There is a puzzle here. Lee's actions were embarrassing to his party and hurtful to his family -- but they were not illegal. There are more than a few sitting lawmakers who have done worse things in their private lives. So why did he quit so fast? The recipient of his emails has a reasonable speculation:

I wouldn't have thought he'd resign, over a few pictures and a few emails. I think maybe there's a bigger story behind his resignation. I'm sure there are other women out there he's met. My theory is, you don't get caught your first time out.


Tuesday, February 1, 2011

How the National Enquirer Caught John Edwards

It is not the most edifying story of all time, but it is fascinating to read how the National Enquirer used psychological profiling and modern technology to catch John Edwards.

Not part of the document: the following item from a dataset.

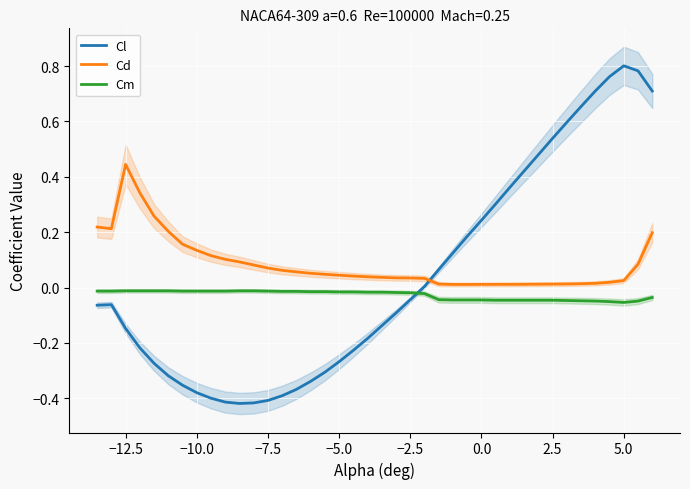

After their last crossing, which series has the higher values: Cd or Cl?

Cl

The profiler's assessment secretly became my bible for the Enquirer's renewed coverage. During the next few months we developed solid information on visits Edwards had with Hunter but I chose not to publish, knowing that we needed to catch him in the act.

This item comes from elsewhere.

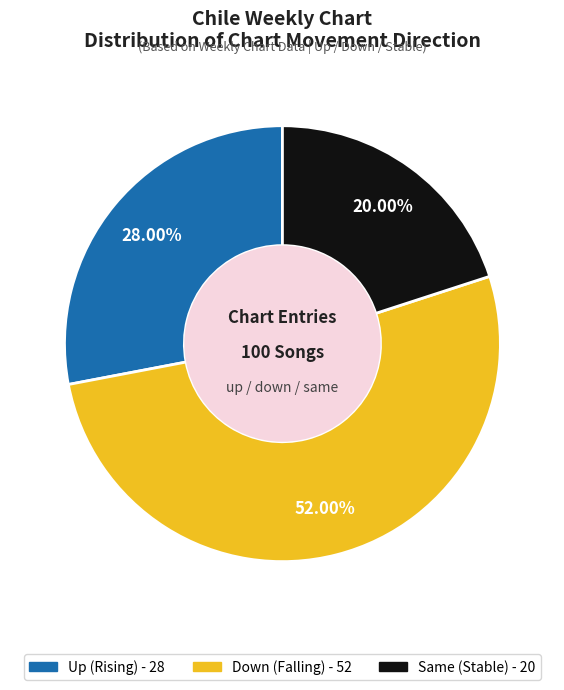

Does any single category account for the majority?

Yes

It took months to gather advance intelligence about when and where he would meet Hunter. Technology afforded the Enquirer modern tools we never had before. Satellite photos gave us a detailed picture of where Rielle was and where they would meet. In my Boca Raton, Florida office we had constructed a board of the North Carolina neighborhood where she was stashed, and the location where we ultimately photographed her. Reporters on the ground sent updated photos and video. We could see every street, every house close up, with scores of photographs tacked to a bulletin board in a mini-recreation that helped us plan multiple options for how to deploy reporters and photographers.

The Enquirer caught him visiting Rielle Hunter at the Beverly Hilton, then played with his head.

I immediately posted the story of the late night encounter on the paper's website. It was important to immediately put the pressure on John, to let him know the Enquirer had been at the hotel the entire time he visited Hunter and their child, and that the early-morning run in with our reporter was the culmination of a planned operation.

There was silence from Edwards' camp. No denial, no statement. It fit the profiler's opinion; he was assessing what he could get away with.

We told the press that there were photographs and video from that night. Other journalists asked us to release the images but I refused. Edwards needed to imagine the worst-case scenario becoming public. The Enquirer would give him no clues about what it did and did not have.

...

He cracked. Not knowing what else the Enquirer possessed and faced with his world crumbling, Edwards, as the profiler predicted, came forward to partially confess. He knew no one could prove paternity so he admitted the affair but denied being the father of Hunter's baby, once again taking control of the situation.

Our sources told us Edwards thought he could survive the affair admission personally and politically. At the time, it was good enough for everyone at the Enquirer. The articles, the investigation, the nearly two years of work, had been vindicated and instead of an expensive yawn-inducing tale no one believed, we had a great political scoop.